- **Requirement**
Using the string "name" as the key, pull each matching line out of the records below.
──────── Supplied data
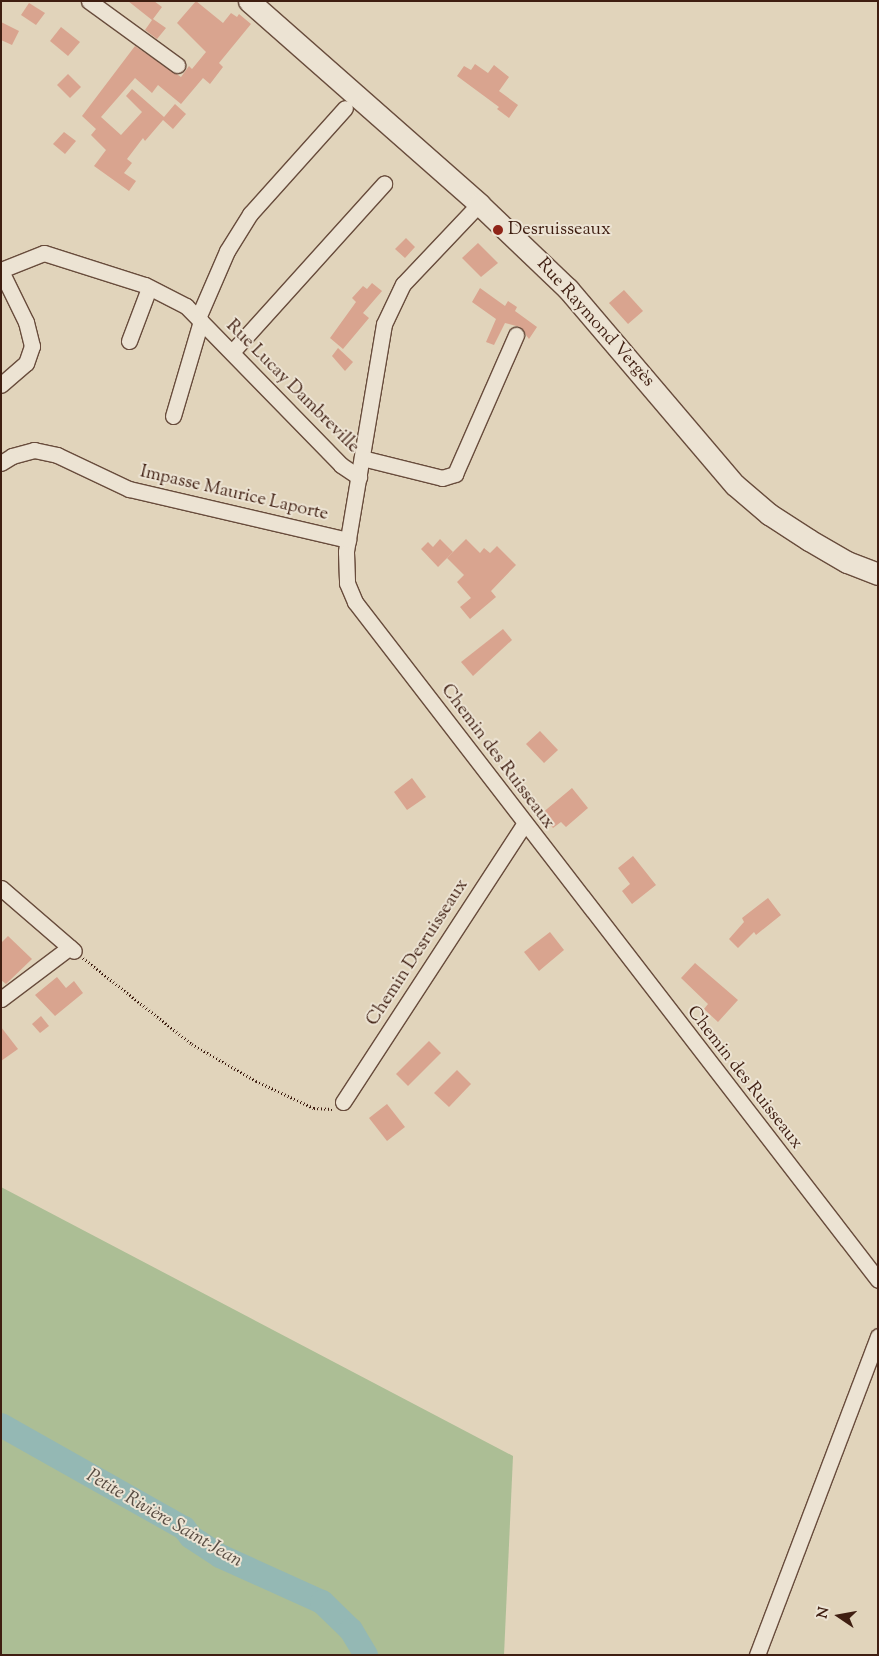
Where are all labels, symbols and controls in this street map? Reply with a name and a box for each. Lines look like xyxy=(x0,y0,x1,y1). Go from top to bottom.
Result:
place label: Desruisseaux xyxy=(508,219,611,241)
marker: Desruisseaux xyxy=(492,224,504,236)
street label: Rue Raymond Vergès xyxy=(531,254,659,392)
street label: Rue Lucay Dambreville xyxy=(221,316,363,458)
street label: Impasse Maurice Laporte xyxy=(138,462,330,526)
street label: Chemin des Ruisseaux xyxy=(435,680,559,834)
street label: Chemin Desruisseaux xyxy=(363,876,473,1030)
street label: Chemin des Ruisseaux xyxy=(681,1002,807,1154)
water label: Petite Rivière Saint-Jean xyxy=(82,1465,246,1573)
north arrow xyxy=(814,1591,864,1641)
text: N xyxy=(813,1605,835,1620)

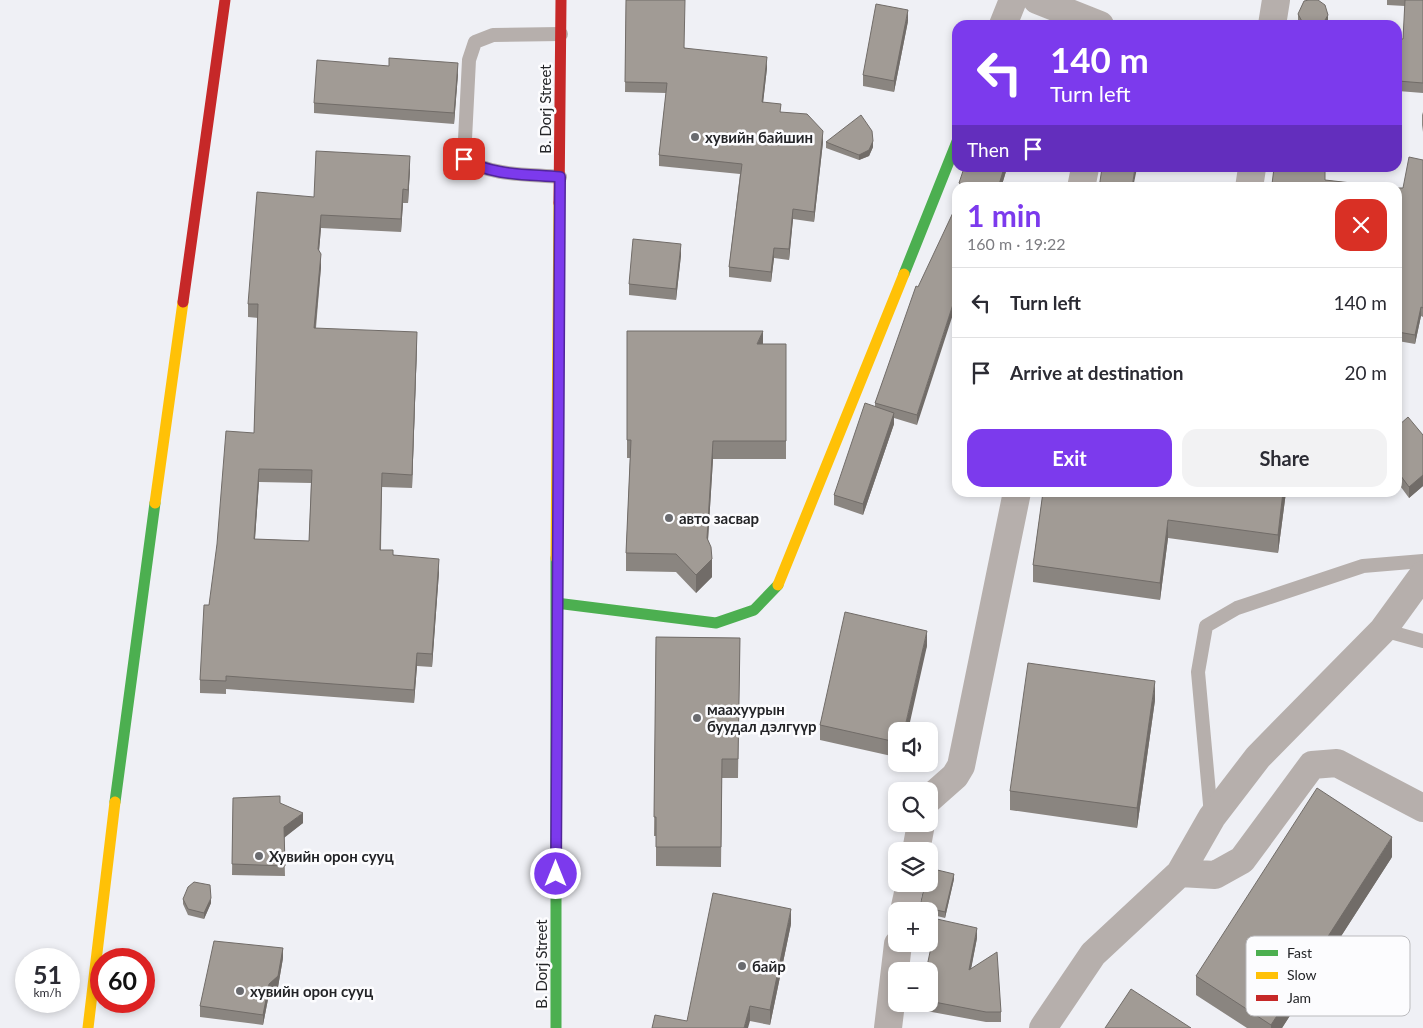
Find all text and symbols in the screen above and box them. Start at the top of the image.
────────────────
──────── Supplied data
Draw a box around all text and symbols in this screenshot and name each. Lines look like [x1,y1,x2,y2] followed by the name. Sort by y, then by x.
────────────────
- **Reply to the task**
Where are all labels, symbols and controls in this street map? Reply with a name and a box for each. Lines look like xyxy=(x0,y0,x1,y1). Go from top to bottom.
Draw a box around all text and symbols in this screenshot and name each. Lines look like [x1,y1,x2,y2] followed by the name. Sort by y, then by x.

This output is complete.